Жара, к которой Алексей Петрович никак не может привыкнуть, неопределенность своего положения, оторванность от мира литературы и вообще от мира, где что-то делается, что-то совершается – и все без него, Задонова, – откуда-то взявшиеся болячки и болезни – все это заставляет его думать, что жизнь кончена, что в качестве писателя он уже не сможет создать ничего стоящего, потому что, если не создал раньше, надеяться, что это придет в неопределенном будущем, глупо и бесполезно. Утишает лишь то, что у него есть пять книг, две Сталинские премии, свою «Войну и мир» или «Тихий Дон» ему уже не написать, и не потому, что он настолько бесталанен, а потому, что потерял ориентир, что можно писать, а что нельзя, и не получится ли так, что возьмет и напишет, и угодит для начала либо в космополиты, либо в националисты, а затем уже в психушку или на Колыму.

В сакле, как зовет Алексей Петрович саманное сооружение, прохладнее, но это не приносит ему облегчения и не придает того живительного настроя, какой он помнит по прошлым временам. Однако по устоявшейся привычке он садится за пишущую машинку и долго пытается понять, что же такого с утра настучал в беседке на желтоватой бумаге. Понимание не приходит, а приходит раздражение бог знает на кого. Он выдергивает из машинки листок, комкает его и бросает в корзину.
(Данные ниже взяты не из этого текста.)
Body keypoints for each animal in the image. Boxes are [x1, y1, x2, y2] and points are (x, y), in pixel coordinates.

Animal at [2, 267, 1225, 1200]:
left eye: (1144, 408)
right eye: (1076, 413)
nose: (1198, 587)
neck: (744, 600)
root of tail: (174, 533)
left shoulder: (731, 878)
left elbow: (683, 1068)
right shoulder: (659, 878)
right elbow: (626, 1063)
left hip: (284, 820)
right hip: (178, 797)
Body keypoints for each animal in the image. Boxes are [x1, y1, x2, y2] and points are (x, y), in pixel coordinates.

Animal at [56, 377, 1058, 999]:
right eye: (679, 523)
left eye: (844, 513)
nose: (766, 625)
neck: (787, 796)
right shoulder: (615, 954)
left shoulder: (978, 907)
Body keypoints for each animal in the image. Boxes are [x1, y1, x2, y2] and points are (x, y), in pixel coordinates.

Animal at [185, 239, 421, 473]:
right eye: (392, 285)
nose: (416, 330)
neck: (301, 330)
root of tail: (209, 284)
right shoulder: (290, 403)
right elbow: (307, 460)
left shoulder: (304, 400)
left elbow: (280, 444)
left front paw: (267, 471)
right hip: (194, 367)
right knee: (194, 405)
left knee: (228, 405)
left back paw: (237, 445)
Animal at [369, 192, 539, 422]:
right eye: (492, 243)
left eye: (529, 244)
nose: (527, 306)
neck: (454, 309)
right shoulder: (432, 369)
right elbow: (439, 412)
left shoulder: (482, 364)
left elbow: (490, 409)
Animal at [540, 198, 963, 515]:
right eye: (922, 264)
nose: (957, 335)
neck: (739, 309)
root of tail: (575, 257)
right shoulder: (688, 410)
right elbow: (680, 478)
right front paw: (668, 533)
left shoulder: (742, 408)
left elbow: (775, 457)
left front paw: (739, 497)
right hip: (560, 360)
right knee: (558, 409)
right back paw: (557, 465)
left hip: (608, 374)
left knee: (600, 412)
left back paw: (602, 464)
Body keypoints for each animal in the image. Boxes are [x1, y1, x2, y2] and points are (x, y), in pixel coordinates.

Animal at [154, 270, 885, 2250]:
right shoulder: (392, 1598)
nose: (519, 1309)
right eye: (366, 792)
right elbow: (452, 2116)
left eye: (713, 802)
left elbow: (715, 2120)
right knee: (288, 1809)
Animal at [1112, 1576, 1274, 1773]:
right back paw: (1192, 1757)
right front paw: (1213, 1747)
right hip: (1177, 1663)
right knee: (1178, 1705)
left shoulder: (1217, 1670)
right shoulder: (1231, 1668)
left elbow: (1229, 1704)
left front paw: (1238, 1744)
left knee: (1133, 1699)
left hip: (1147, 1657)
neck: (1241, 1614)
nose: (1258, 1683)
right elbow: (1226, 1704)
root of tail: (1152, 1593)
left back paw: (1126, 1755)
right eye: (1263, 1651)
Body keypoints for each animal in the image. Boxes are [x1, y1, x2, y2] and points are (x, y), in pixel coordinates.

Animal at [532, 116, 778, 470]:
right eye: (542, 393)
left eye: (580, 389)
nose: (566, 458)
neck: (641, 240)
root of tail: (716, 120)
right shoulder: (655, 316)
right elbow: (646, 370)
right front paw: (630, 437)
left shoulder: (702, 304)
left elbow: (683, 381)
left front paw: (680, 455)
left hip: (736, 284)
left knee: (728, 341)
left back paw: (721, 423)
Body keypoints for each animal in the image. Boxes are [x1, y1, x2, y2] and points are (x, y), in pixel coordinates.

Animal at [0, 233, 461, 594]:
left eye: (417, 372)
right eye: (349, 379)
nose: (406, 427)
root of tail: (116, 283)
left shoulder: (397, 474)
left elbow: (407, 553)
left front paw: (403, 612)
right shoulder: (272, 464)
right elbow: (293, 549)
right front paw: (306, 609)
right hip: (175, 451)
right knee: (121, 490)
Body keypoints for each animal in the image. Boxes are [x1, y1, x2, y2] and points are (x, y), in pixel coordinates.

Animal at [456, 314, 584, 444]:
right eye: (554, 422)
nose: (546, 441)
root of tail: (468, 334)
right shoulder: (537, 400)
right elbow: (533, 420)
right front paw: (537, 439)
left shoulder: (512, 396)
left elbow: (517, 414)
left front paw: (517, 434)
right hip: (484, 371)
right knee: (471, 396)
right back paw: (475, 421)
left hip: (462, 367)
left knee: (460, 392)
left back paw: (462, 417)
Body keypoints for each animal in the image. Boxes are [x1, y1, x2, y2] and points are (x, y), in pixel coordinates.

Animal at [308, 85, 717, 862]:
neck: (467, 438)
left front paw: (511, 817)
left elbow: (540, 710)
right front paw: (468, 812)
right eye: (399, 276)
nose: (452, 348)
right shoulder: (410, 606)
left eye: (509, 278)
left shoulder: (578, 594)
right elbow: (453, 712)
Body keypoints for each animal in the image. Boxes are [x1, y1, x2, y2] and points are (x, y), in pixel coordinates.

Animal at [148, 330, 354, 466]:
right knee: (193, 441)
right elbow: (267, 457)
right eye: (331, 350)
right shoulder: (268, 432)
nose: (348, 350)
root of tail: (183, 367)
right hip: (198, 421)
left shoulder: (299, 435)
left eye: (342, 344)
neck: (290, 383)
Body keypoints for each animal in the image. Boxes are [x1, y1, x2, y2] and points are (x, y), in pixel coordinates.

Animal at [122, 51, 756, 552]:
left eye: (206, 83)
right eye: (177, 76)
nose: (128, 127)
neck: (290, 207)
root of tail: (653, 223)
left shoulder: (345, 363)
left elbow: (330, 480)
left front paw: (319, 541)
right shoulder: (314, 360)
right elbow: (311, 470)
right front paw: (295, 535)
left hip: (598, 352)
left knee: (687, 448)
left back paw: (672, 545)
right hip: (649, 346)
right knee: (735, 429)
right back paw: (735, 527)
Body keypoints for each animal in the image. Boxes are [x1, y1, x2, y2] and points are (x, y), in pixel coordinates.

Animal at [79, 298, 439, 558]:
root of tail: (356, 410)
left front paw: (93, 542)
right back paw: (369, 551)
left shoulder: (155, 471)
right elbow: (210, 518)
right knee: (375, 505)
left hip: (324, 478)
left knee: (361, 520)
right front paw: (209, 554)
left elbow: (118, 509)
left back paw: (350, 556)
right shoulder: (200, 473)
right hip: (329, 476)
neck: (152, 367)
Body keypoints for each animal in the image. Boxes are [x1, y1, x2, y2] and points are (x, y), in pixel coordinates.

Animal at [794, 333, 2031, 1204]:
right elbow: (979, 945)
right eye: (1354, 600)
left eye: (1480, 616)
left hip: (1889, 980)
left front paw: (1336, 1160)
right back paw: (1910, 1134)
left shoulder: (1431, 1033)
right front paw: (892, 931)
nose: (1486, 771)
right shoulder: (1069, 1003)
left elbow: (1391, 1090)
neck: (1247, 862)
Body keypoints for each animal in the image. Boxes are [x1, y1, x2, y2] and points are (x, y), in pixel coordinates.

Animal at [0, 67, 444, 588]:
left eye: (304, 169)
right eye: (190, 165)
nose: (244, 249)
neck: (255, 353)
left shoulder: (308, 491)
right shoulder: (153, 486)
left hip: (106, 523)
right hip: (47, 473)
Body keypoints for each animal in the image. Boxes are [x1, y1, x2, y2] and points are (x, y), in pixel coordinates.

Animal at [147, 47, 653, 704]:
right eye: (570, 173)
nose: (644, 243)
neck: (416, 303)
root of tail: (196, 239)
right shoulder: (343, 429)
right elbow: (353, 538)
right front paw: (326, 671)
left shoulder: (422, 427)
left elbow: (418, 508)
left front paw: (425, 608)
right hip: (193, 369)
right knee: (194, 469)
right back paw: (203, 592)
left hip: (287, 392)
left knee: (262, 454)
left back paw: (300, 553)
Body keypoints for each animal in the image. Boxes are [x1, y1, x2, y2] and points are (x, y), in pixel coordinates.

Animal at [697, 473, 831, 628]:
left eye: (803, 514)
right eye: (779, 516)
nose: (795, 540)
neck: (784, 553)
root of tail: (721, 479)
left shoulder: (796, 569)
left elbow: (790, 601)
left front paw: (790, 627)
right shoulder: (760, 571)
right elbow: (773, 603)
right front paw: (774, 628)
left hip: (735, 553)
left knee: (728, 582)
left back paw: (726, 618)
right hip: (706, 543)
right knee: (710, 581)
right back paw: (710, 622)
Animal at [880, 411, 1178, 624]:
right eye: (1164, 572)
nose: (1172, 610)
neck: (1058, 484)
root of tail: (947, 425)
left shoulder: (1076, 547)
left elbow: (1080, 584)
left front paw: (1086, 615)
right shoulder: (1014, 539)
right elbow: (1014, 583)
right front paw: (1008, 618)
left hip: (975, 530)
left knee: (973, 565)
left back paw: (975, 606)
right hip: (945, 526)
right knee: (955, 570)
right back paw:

Маша молча ставит перед ним пиалу с крепким зеленым чаем и тарелку с рахат-лукумом, совершенно не сладким и пресным, некоторое время стоит, сложив руки на животе, в ожидании распоряжений и, не дождавшись, уходит заниматься своими делами.

Алексей Петрович слышит за своей спиной горестный вздох жены – лишнее напоминание ему о своем и ее, Маши, дурацком положении, и, чтобы не сорваться, лезет в карман за трубкой. Курить ему нельзя – он это понимает и без врачей, но без трубки не может, зависимость от курения тоже злит и делает жизнь бессмысленной и тусклой. А главное – он не чувствует героев своего романа, который пишет уже второй год. Он не чувствует их характеров, он не может объяснить их поступки, более того, он боится позволить им совершать какие бы то ни было поступки, и они влачат у него жалкое существование, лениво рассуждая о всякой чепухе, потому что рассуждать о чем-то серьезном, о чем рассуждали когда-то на фронте, теперь, то есть после войны, чревато непредсказуемыми последствиями. Уж если его полудокументальную книгу о войне, написанную на одном дыхании и божественном вдохновении, так раздраконили в газетах и журналах, обвинив во всех смертных грехах, а более всего в русском национализме, то от романа о войне же не оставят и камня на камне.

И Алексей Петрович, прикрыв глаза, видит этих критиканов, засевших в Москве, их самодовольные и надменные лица, слышит их каркающие голоса – и проникается ненавистью. До удушья.

«Так недалеко и до инфаркта», – уныло отмечает он участившееся сердцебиение. Отложив трубку, он пьет чай с рахат-лукумом и старается ни о чем не думать. А если думать, так о чем-нибудь таком, что могло бы настроить на рабочий лад. Вот Чернышевский, например… Его тоже ссылали, над ним издевались, а он все-таки нашел в себе силы… Или Герцен… Или тот же Шолохов: до сих пор нет-нет, да кто-нибудь вновь заводит старую бодягу о том, не украл ли Шолохов свой «Тихий Дон» у кого-то, сам ли он вообще пишет то, что пишет? Опять же: Шолохов живет в своей Вёшенской и в ус не дует, а тут вот оторвали тебя от первопрестольной, где ты был своим человеком в своей среде, членом правления Союза писателей и всяких-разных коллегий, – и ты раскис.